Fragmento del documento:
● ● ● ● ●

Skip to main content

Advierten que la caída de árboles en la Ciudad se podría haber evitado


Pasaron algunos días después de las tormentas que generaron tantos caos y destrozos en todo el AMBA, sobre todo en la Ciudad de Buenos Aires. A pesar de que todavía se ven algunas cuadrillas trabajando en algunos barrios porteños, todavía quedan restos de ramas, árboles y estructuras que fueron afectadas y que siguen obstruyendo la vía pública.


Uno de los grandes interrogantes que se hacen vecinos y distintas agrupaciones es el motivo que generó tantas pérdidas, entendiendo que los vientos y ráfagas hicieron estragos pero calaron más hondo de lo que se podía prever.

En ese sentido, se registraron que más de 660 árboles fueron destruidos el fin de semana, y según indican, esto puede representar más de una semana para las áreas afectadas sean despejadas para volver a la circulación y estética habitual.


Según publicó el diario La Nación, Carlos Roberto Anaya, ingeniero agrónomo arbolista, certificado por la Sociedad Internacional de Arboricultura (ISA, por sus siglas en inglés) y presidente de la Asociación Civil de Arboricultura, recorrió distintos barrios empezando por Caballito, Recoleta y Núñez, en el límite de la Comuna 12, y explicó que le generó una sensación similar a los destrozos en New Orleans de 2005 por el huracán sufrido.

● ● ● ● ●

Datos de análisis de gráficos:
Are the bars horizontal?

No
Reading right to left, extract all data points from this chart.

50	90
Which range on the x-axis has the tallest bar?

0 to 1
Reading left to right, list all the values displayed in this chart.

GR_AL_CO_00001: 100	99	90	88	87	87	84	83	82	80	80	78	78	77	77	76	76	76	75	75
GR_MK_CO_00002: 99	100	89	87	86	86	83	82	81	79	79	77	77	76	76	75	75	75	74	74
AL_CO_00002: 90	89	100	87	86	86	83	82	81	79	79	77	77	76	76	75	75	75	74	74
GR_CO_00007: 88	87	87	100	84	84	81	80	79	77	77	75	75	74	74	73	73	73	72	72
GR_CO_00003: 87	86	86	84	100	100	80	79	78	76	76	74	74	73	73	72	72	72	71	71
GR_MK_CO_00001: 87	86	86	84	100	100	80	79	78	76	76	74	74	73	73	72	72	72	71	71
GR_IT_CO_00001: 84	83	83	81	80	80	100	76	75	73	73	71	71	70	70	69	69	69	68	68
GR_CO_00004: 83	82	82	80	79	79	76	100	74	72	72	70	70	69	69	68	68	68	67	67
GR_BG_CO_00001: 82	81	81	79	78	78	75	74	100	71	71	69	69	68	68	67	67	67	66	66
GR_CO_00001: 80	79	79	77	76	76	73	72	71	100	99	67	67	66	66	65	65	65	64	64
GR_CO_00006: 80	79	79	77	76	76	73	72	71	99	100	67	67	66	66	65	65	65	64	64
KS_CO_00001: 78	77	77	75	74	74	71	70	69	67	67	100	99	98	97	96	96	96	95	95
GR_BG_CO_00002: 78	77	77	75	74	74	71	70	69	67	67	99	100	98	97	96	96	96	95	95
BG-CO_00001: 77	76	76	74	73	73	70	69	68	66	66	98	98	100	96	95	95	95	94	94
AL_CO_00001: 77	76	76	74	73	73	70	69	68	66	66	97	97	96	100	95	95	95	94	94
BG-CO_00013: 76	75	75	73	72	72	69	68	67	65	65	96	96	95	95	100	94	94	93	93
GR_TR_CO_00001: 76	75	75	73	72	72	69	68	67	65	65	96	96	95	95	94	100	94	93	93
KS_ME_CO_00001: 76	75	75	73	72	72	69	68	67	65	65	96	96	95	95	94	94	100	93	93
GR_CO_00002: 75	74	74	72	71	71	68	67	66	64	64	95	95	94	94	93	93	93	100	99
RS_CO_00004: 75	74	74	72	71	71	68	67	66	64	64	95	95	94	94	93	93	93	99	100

● ● ● ● ●

Tarea A: Resume en dos oraciones la nota sobre la caída de árboles.
Tarea B: Reproduce el pasaje de la nota sobre la caída de árboles que empieza con las palabras "Pasaron algunos días" y termina con "la vía pública.".

Respuesta A: Tras las tormentas que causaron caos y destrozos en el AMBA, sobre todo en la Ciudad de Buenos Aires, todavía quedan restos de ramas, árboles y estructuras que obstruyen la vía pública, y se registró que más de 660 árboles fueron destruidos el fin de semana. Según publicó La Nación, el ingeniero agrónomo arbolista Carlos Roberto Anaya recorrió barrios como Caballito, Recoleta y Núñez y dijo que los daños le generaron una sensación similar a la que dejó el huracán de 2005 en New Orleans.

Respuesta B:
Pasaron algunos días después de las tormentas que generaron tantos caos y destrozos en todo el AMBA, sobre todo en la Ciudad de Buenos Aires. A pesar de que todavía se ven algunas cuadrillas trabajando en algunos barrios porteños, todavía quedan restos de ramas, árboles y estructuras que fueron afectadas y que siguen obstruyendo la vía pública.